Clarification on DNN automatic input transposition

I’m currently working on a configurable input/output pipelining system for neural networks so we can run inference on arbitrary models with OpenCV and handle any pre/post processing without hardcoding in C++.

Reading around I’ve run into some conflicting information about NCHW and NHWC tensor formats. I know OpenCV uses NCHW and Tensorflow uses NCHW.

From what I understand OpenCV deals with this conflict by automatically inserting a transposition at the head of the graph (or possibly before each convolution?). What I don’t understand is how the decision to transpose is made.

I know that dnn::readNet() dispatches to dnn::readNetTensorflow() if the file has a “.pb” or “.pbtxt” suffix. Is the NHWC → NCHW transposition done based on this simple filename check, or is there some more complex logic?

From my experiments it appears that a Tensorflow “Frozen Graph” that is converted to ONNX will be in NHWC format. Is OpenCV able to detect tensor shape for an ONNX model and insert the appropriate transpositions?

I’d appreciate it if anyone clarify where the transpositions are inserted into the graph (i.e. just in-front or for all convolutions?) and what the condition for automatic transposition is (i.e. file extension, graph inspection, etc.?)

Thanks

1 Like

a nice “pipe dream” (pun intended !)

there is NO SUCH THING !
you’re chasing a chimera…

IF your network requires NCHW input, you can use the convenient blobFromImage() function to feed your data into Net::setInput()

if it is not so, you’re on your own, simply put.
no magic or automation happening under the hood here.
(there are indeed a lot of networks with different order, more or less dimensions than 4 (action rec. , text) or even more than 1 input)

again, NO, that is your job, as a human,
you’ll have to read the code that generated it to find out proper dimensions, if theyre “fixed” or not, order, etc.

last, take a word from an old man here:
dont try to build a one-size-fits-all framework , it will break at the next bend …

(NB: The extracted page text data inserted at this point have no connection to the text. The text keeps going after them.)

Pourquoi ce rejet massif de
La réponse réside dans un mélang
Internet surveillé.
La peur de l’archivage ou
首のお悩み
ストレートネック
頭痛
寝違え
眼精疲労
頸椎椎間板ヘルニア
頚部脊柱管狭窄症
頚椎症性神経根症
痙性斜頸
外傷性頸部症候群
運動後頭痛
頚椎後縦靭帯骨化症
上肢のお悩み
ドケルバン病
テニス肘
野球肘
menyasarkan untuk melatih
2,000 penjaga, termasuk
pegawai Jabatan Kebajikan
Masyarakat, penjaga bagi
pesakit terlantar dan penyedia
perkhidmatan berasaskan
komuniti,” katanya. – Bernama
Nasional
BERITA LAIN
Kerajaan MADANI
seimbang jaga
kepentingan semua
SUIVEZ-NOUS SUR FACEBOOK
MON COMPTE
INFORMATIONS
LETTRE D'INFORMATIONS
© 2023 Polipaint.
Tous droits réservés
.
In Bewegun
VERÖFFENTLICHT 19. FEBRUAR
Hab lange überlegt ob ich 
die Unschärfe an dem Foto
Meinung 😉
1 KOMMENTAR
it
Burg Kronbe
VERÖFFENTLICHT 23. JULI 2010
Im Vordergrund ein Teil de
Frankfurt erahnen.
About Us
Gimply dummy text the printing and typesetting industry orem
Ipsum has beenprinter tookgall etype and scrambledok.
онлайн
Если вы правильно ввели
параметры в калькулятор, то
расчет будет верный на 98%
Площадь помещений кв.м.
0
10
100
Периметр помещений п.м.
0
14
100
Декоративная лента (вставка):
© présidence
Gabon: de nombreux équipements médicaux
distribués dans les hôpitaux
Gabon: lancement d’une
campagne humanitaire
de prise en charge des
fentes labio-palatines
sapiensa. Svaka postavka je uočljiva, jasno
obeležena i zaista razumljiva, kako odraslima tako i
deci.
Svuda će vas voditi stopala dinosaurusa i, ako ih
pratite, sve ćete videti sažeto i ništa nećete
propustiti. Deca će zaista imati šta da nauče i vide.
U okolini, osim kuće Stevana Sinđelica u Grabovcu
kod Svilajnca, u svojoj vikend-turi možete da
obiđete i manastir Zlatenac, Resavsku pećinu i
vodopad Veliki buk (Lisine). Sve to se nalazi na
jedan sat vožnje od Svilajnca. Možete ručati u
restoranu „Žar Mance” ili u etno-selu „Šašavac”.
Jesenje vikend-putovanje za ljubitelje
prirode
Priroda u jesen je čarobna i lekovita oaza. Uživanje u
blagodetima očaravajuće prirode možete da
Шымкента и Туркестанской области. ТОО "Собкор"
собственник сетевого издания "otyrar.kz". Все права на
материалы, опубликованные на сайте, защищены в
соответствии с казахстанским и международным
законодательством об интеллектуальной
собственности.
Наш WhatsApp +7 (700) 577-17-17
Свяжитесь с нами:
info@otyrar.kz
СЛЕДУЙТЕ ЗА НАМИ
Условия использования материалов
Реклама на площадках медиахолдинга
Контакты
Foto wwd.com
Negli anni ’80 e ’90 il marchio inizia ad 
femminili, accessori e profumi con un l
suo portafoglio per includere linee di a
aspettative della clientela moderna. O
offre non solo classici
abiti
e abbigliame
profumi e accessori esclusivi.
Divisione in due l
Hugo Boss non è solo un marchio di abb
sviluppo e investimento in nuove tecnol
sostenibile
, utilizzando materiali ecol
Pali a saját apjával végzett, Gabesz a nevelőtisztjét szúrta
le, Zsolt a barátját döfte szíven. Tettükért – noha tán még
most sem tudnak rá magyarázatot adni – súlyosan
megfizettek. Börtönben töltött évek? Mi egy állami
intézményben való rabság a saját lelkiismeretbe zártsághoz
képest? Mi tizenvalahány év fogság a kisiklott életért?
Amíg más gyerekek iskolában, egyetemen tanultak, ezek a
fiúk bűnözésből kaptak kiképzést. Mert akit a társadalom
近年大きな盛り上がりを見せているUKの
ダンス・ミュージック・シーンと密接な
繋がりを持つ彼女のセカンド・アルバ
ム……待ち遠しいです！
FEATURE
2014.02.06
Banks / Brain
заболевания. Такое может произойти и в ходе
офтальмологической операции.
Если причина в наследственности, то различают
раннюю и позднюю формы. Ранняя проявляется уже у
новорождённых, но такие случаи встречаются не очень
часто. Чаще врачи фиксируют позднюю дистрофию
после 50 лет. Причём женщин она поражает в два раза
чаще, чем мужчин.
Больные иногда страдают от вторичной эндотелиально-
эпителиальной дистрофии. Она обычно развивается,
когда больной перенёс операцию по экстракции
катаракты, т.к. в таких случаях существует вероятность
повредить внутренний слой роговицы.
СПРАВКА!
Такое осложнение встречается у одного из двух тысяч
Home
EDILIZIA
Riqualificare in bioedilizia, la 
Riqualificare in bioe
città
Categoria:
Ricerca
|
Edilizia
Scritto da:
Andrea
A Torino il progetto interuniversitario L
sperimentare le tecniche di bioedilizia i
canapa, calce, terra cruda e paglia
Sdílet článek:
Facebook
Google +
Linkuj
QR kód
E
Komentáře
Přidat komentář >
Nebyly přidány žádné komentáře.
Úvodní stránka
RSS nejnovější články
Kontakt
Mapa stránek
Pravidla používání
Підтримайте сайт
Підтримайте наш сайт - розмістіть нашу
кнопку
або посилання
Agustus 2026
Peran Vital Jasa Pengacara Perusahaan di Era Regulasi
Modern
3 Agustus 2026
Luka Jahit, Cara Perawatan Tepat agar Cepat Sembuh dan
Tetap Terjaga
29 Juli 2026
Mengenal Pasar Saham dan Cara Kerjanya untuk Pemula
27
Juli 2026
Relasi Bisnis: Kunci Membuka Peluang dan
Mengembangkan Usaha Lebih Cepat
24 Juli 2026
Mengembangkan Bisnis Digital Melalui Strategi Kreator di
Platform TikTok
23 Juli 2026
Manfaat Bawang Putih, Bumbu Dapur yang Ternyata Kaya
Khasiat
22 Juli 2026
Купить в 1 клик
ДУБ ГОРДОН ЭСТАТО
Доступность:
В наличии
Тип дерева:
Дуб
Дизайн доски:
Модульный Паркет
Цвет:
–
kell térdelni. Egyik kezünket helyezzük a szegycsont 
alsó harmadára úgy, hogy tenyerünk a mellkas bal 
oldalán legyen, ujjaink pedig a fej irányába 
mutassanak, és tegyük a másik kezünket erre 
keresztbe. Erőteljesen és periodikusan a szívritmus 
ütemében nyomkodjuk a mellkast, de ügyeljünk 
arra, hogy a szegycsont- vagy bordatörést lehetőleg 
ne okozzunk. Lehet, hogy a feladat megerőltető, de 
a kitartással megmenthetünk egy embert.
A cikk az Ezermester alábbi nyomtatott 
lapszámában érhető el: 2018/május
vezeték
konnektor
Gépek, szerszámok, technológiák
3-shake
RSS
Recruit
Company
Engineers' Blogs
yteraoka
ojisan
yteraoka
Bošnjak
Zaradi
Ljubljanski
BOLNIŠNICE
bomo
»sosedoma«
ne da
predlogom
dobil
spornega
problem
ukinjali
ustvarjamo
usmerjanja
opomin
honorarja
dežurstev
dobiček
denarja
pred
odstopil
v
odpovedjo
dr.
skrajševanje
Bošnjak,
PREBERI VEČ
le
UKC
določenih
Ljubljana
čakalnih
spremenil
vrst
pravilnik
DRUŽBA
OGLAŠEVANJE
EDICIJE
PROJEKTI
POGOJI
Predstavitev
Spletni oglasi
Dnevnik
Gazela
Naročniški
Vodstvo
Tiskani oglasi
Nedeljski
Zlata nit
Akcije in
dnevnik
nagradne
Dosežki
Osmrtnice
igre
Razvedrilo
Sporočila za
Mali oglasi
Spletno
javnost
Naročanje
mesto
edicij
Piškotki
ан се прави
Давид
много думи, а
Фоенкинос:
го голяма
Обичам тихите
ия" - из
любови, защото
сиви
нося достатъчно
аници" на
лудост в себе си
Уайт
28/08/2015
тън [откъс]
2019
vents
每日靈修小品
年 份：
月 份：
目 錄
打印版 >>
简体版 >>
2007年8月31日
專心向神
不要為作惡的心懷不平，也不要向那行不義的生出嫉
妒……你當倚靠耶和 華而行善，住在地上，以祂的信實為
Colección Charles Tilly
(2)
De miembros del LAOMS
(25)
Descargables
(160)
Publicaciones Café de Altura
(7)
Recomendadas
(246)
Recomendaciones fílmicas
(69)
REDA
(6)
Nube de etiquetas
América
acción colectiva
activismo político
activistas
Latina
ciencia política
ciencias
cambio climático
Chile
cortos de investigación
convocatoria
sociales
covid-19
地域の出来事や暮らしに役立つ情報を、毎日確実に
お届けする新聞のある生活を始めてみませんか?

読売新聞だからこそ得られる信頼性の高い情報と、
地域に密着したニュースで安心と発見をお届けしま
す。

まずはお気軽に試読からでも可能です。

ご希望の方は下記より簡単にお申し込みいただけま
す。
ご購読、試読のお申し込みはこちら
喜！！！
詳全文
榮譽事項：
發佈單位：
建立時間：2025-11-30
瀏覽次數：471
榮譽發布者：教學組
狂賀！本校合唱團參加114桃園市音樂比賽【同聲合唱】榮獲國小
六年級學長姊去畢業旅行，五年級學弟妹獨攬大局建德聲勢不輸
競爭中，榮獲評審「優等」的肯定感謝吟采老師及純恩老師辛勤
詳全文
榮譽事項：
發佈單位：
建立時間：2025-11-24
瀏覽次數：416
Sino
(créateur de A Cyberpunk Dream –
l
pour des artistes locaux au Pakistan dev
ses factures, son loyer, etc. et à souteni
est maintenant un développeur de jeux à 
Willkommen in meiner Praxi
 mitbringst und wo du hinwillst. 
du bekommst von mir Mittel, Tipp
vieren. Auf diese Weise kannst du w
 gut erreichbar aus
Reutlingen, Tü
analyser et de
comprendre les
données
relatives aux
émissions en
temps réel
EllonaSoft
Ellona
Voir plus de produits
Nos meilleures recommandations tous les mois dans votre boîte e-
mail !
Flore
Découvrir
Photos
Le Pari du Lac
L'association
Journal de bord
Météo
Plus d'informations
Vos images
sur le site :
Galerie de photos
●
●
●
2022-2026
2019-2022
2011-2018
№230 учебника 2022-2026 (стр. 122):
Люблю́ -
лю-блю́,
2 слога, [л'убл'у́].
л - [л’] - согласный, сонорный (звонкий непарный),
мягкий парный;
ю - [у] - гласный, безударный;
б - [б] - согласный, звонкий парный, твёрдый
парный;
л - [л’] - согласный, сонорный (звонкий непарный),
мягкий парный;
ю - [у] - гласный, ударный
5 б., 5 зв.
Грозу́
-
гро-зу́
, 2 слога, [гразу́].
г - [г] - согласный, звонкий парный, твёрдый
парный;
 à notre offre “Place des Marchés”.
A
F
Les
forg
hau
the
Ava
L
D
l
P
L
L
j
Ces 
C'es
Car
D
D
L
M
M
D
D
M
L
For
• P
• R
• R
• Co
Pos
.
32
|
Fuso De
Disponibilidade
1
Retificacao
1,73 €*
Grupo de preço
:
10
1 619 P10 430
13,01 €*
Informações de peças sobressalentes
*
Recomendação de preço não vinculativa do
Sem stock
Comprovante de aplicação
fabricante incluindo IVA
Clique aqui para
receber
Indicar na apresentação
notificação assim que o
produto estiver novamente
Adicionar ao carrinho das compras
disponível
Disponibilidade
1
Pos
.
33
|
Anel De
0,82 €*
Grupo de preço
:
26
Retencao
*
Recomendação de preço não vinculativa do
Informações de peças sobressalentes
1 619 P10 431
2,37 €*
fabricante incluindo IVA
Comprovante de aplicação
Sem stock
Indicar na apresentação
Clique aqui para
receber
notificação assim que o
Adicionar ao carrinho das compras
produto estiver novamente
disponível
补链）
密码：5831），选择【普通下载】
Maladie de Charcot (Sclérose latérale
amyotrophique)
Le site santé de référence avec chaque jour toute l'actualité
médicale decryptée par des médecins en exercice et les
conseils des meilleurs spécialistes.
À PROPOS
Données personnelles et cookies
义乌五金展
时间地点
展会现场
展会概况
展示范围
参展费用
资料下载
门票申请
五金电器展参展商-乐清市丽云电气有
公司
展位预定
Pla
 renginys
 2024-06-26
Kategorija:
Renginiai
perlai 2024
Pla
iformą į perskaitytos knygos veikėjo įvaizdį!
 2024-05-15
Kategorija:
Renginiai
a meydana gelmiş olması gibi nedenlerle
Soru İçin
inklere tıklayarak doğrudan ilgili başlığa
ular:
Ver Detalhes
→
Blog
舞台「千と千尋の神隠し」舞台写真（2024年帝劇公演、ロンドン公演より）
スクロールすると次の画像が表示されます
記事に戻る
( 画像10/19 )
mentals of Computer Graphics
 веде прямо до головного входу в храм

Sorry, maybe I’m misunderstanding the situation here. I’ve seen discussions of this elsewhere, and in my testing I’ve noticed that NHWC Tensorflow graphs appear to be converted transparently.

I’m not familiar with the OpenCV codebase so I might be misunderstanding or looking at dead code, but “dnn/src/tensorflow/tf_importer.cpp” appears to check the graph for a layout metadata somewhere around here

I think I partially answered my own question here, OpenCV inspects the graph (and then later assumes NHWC). I’ll look into the source for the other graph importers, and see what I can find.

FWIW, I understand that a catch all framework is a fools erand, but we need to run a few different kinds of models and being able to set up a pipeline of matrix transforms etc., simplifies deploying them.

1 Like

oook, so im partly proven wrong (at least for importing tf (also caffe (?)) graphs)
still, no such magic in the network code, afaiik.

Yeah, I assume the actual layer implementations are the same regardless of the graph source. I’m just trying to get a grasp on the invisible witchcraft happening during import.

Manipulating input to a spec is easy enough, the problem is figuring out how that spec does or doesn’t change after OpenCV’s fiddling. e.g. ONNX converts a NHWC graph into a NCHW graph, but inserts a single transposition layer at the front of the network so that it still takes data in NHWC format. OpenCV appears to read that as NCHW and I’ll need to account for that transpose myself.